Anne BRONTE La Dame du manoir de Wildfell Hall

Publié le par Henri LOURDOU

Anne BRONTE La Dame du manoir de Wildfell Hall

Anne BRONTË

La Dame du manoir de Wildfell Hall

traduit de l'anglais par Denise et Henry Fagne

préface d'Isabelle Viéville Degeorges

Archipoche n° 223, 2012, 564 p.

 

 

Ce second roman de la troisième des soeurs Brontë clôt mon cycle de lecture. Paru en 1848, il est, nous dit la 4e de couverture, "considéré comme l'un des tous premiers romans féministes."

Disons clairement que ce féminisme est tout relatif. Il faut en effet le rapporter à son contexte d'écriture.

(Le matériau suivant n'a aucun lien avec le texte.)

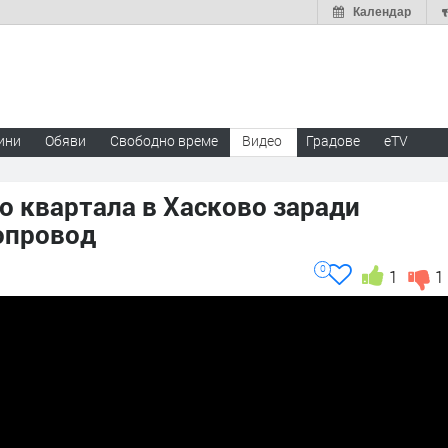
Календар
ини
Обяви
Свободно време
Видео
Градове
eTV
о квартала в Хасково заради
опровод
0
1
1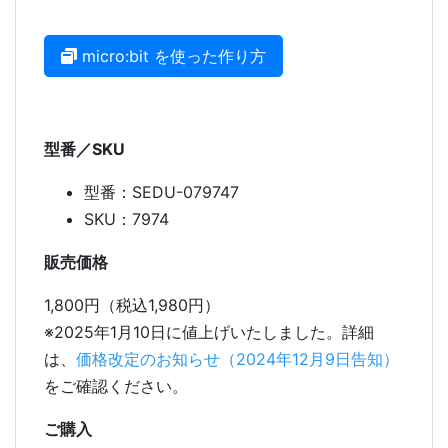
micro:bit を使った作り方
型番／SKU
型番：SEDU-079747
SKU：7974
販売価格
1,800円（税込1,980円）
※2025年1月10日に値上げいたしました。詳細
は、
価格改定のお知らせ（2024年12月9日告知）
をご確認ください。
ご購入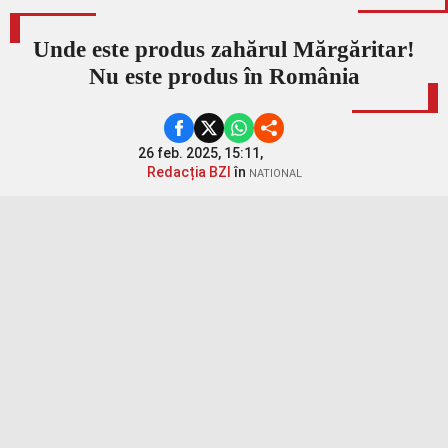
Unde este produs zahărul Mărgăritar!
Nu este produs în România
26 feb. 2025, 15:11,
Redacția BZI
în
NATIONAL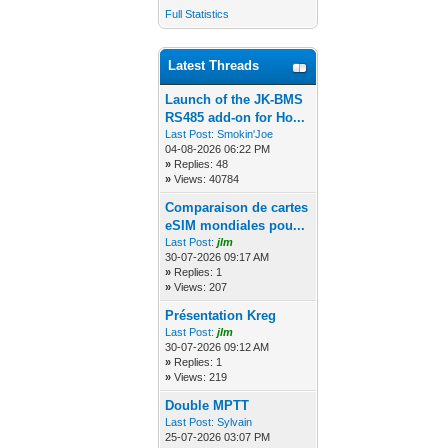
Full Statistics
Latest Threads
Launch of the JK-BMS
RS485 add-on for Ho...
Last Post:
Smokin'Joe
04-08-2026 06:22 PM
»
Replies: 48
»
Views: 40784
Comparaison de cartes
eSIM mondiales pou...
Last Post:
jlm
30-07-2026 09:17 AM
»
Replies: 1
»
Views: 207
Présentation Kreg
Last Post:
jlm
30-07-2026 09:12 AM
»
Replies: 1
»
Views: 219
Double MPTT
Last Post:
Sylvain
25-07-2026 03:07 PM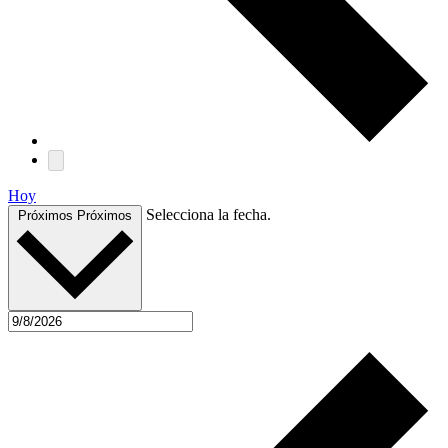
Hoy
Selecciona la fecha.
Próximos
Próximos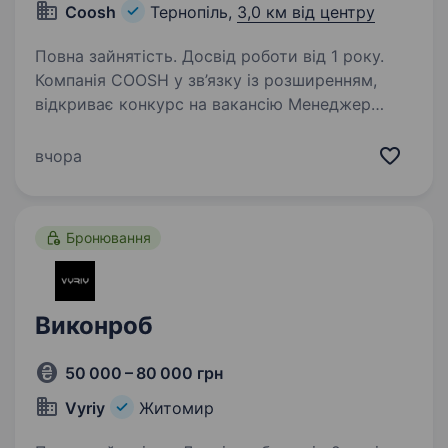
Coosh
Тернопіль,
3,0 км від центру
Повна зайнятість. Досвід роботи від 1 року.
Компанія COOSH у зв’язку із розширенням,
відкриває конкурс на вакансію Менеджер
виробництв Вимоги: успішний досвід роботи
на посадах, пов’язаних із закупівлею
вчора
та обліком матеріалів від 1 року вміння
планувати…
Бронювання
Виконроб
50 000 – 80 000 грн
Vyriy
Житомир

Si la décision de l'héroïne de quitter son mari pour élever seule leur fils constitue une véritable rupture avec les codes de son milieu de la bonne société victorienne, elle s'assortit de tellement d'autocontraintes d'origine religieuse et d'une telle rigueur dans l'éducation qu'elle donne à celui-ci, qu'elle n'entraîne pas notre adhésion sans restriction.

De la même façon, le contrôle absolu auquel s'astreignent les héros du roman sur l'expression de leurs sentiments a pris un sacré coup de vieux.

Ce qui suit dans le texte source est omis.